El Sabueso llegó pisándole los talones a Lucita, mas ya su protegido había sido destruido y no quedaba sino luchar para salvar el orgullo. Puede que aquel fuese el incentivo que Talley necesitaba; cargó contra Lucita con una furia que no había estado presente mientras defendía a Borges. Se enzarzaron en un nudo de zarpas, donde era Talley el que descargaba los golpes más certeros contra Lucita, quien al parecer había decidido que ya había cumplido con su cometido y no tenía por qué demostrarle nada al Sabueso. La asesina encontró una vía de escape y la aprovechó.
Talley no era de los que se rendían tan fácilmente. Corrió tras los pasos de Lucita mientras ésta avanzaba como un rayo hacia el río. Castigado por Lucita y escaso de sangre, el Sabueso podría ser presa fácil. En lugar de aprovecharse de las circunstancias, Fátima se alejó de los dos Lasombra y atravesó la ciudad en busca del vehículo que había dejado aparcado en un garaje vigilado.
Sus contactos estadounidenses le había conseguido el vehículo, un SUV gris de los que eran tan comunes en los EEUU: ventanas tintadas y carrocería lo suficientemente sucia como para no parecer nuevo, pero no tanto como para llamar la atención. Fátima se adentró en la Interestatal Sur 91, dado que sólo las carreteras que iban hacia el norte estaban bloqueadas por los accidentes provocados por el Sabbat, y condujo siguiendo la margen oeste del río Connecticut. Se imaginó a Lucita nadando hacia el sur, aprovechando la corriente. A Fátima le costaba creer que Lucita no hubiese conseguido llegar al río antes que el rubio y cimbreño Talley, asegurándose así su huida. Empero, siempre existía la posibilidad de que el Sabueso hubiese cogido a Lucita y la hubiese destruido, liberando así a Fátima de la rueda de molino que llevaba colgada al cuello.
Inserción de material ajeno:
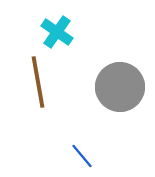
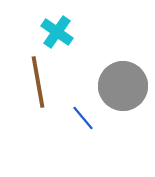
gray circle: moved 3 px right, 1 px up
blue line: moved 1 px right, 38 px up
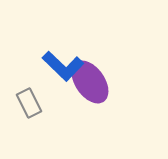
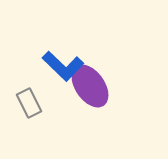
purple ellipse: moved 4 px down
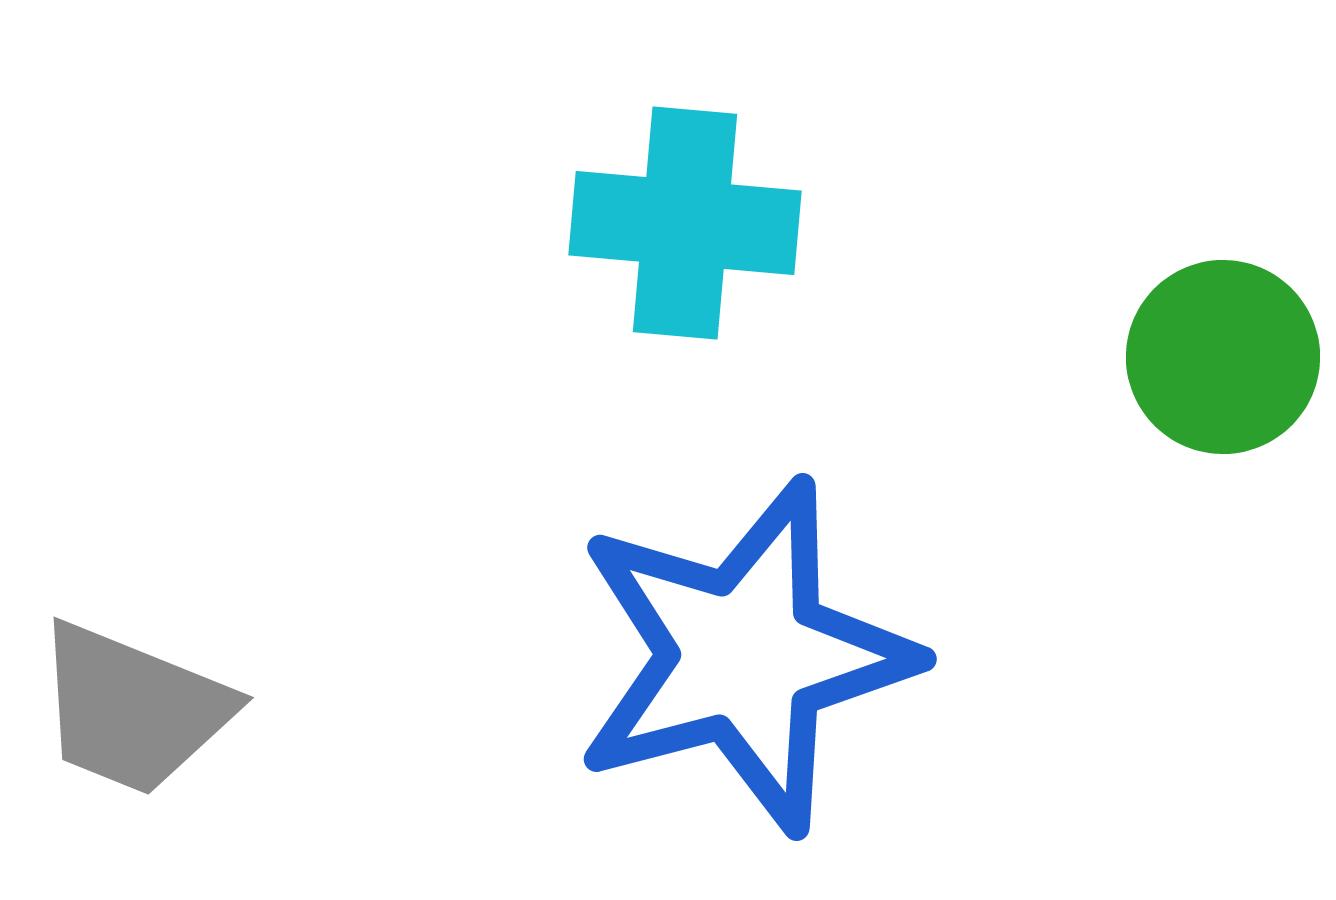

Prosiguió su avance por la interestatal, hasta desviarse en dirección a la modesta población de Rocky Hill. Al menos, eso es lo que rezaban las señales. Fátima no se detuvo a visitar la población. Aparcó al otro lado de la calle donde se alzaba una heladería para automóviles completamente desierta. El único coche que ocupaba el aparcamiento del establecimiento era el BMW descapotable de Lucita.
Fátima había descubierto el coche al comienzo de la noche; así de útiles eran los Nosferatu. Al parecer, Lucita había destruido a uno de los suyos, antes de dirigirse a Hartford. Cogió un par de discretos prismáticos y se dispuso a esperar.
No por mucho tiempo. El reloj del salpicadero anunciaba las 4:15 cuando Lucita puso el pie en el aparcamiento, procedente del río. Portaba una mochila al hombro y avanzaba con paso largo. El amanecer despuntaría enseguida. Su ropa, distinta de la que llevaba puesta mientras luchaba con Talley, estaba seca, no así su pelo. Fátima, resguardada tras los cristales tintados a cien metros de distancia, vio cómo Lucita abría los ojos de par en par durante un instante al descubrir el regalo que Fátima le había dejado antes. En el momento en que el rostro de Lucita se iluminaba al reconocer el objeto, una de las luces del estacionamiento titiló y se apagó. Lucita arrancó la bufanda naranja del limpiaparabrisas y dejó que el trozo de seda cayera lánguido hasta el suelo. Dedicó unos momentos a inspeccionar someramente el vehículo, lo cual no era mala idea, a juicio de Fátima. Luego, mientras la bufanda, olvidada, rodaba sobre el pavimento impulsada por una ráfaga de viento, Lucita dejó atrás el aparcamiento.